I shrug. "It came to mind."
He laughs. "Well shit. But, I heard they've got vodka mixes out at the skulk-end, some new seed-blend. Sound good? Yes sir. Let's get you to recovery."
"I'm fine."
"Of course, I'm fine also, now move it."
Carrolla is always effervescent, even when he's blackout drunk. Most people want to punch him after a few minutes, but I like it. Either punch him or sleep with him, actually, he gets his share of both.
Together we hoist my body up off the bench, and I can mostly walk on my own, so he mostly lets me, assisting only when I sway. We hobble together out of the gray dive-bay, and he's saying something about the girl, Mei-An, and Don Zachary. A warning maybe. I barely listen. Down the polished steel-floored corridor we go, to the end of the smithy building and the glass-walled outlook space. Here there's a massage chair with a Cerebro-sonic bath, overlooking the green-gray Arctic waves off the edge of our floating barge, skulk 47.

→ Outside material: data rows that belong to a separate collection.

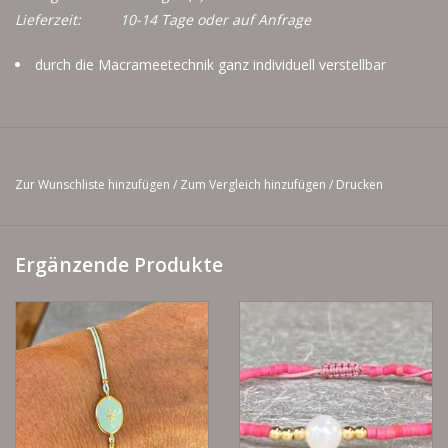
Lieferzeit:
10-14 Tage oder auf Anfrage
durch die Macrameetechnik ganz individuell verstellbar
Zur Wunschliste hinzufügen
/
Zum Vergleich hinzufügen
/
Drucken
Ergänzende Produkte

I let him settle me down in the chair, looking out at the gray sky and level sweep of empty ocean. Beyond the glass the Arctic spreads north into endless nothingness, into spaces where there used to be ice. There's nothing there now, not since we blew it all up in our hunt for hydrate resources deep underwater, in the Arctic skirmishes. This is the world we've made for ourselves.

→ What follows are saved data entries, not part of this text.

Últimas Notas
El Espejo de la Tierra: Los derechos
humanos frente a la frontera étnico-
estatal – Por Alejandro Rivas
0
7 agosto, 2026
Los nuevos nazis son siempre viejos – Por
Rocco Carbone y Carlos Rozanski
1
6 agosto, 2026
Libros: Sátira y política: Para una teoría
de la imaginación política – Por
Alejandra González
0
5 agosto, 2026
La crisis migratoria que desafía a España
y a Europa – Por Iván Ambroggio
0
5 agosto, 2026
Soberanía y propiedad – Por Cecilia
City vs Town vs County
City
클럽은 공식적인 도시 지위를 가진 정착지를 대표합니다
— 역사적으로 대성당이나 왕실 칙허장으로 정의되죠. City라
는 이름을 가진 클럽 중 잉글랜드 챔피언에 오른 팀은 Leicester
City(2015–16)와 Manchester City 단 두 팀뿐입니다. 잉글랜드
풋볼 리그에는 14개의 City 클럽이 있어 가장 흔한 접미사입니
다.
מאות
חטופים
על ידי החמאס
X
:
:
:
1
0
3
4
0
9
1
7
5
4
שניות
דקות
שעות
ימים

"Switch on your favorite music," Carrolla says, as he guides my head into the sonic bath-well in the chair's head. He makes a good nurse, better than he'd ever have been as a marine. That's a small mercy. "Settle in and you'll be up in time to party, unless Don Zachary comes for you first."
"Arcloberry," I mumble, in place of what I meant to say which was perhaps some kind of joke.
He nods and repeats the word but I don't hear it, and the world fades away as the sonic bath takes hold with a medley of music I've reacted well to in the past. Underneath the beat it attempts to mimic the sound of the mother's pulse, automatically reverting the body back to the same womb-like state of recovery and growth I put Mei-An into.
It's a poor imitation for most, and works even less for me, since I never had a mother, and the pulse I grew up to was the seven-tone chime of an external machine womb, but still, I like the music. In a few hours I'll wake up feeling better, and so will Mei-An. We'll probably have sex, part of the contract for those who need a little extra context to frame the mental re-structuring a graysmith provides, and that is not an entirely unpleasant notion. She was pretty, and real.
I drift off thinking of her and the blunt-nosed face of Don Zachary's son I saw in her mind, completely unaware of how goddamn awful he's going to make my life, any moment now.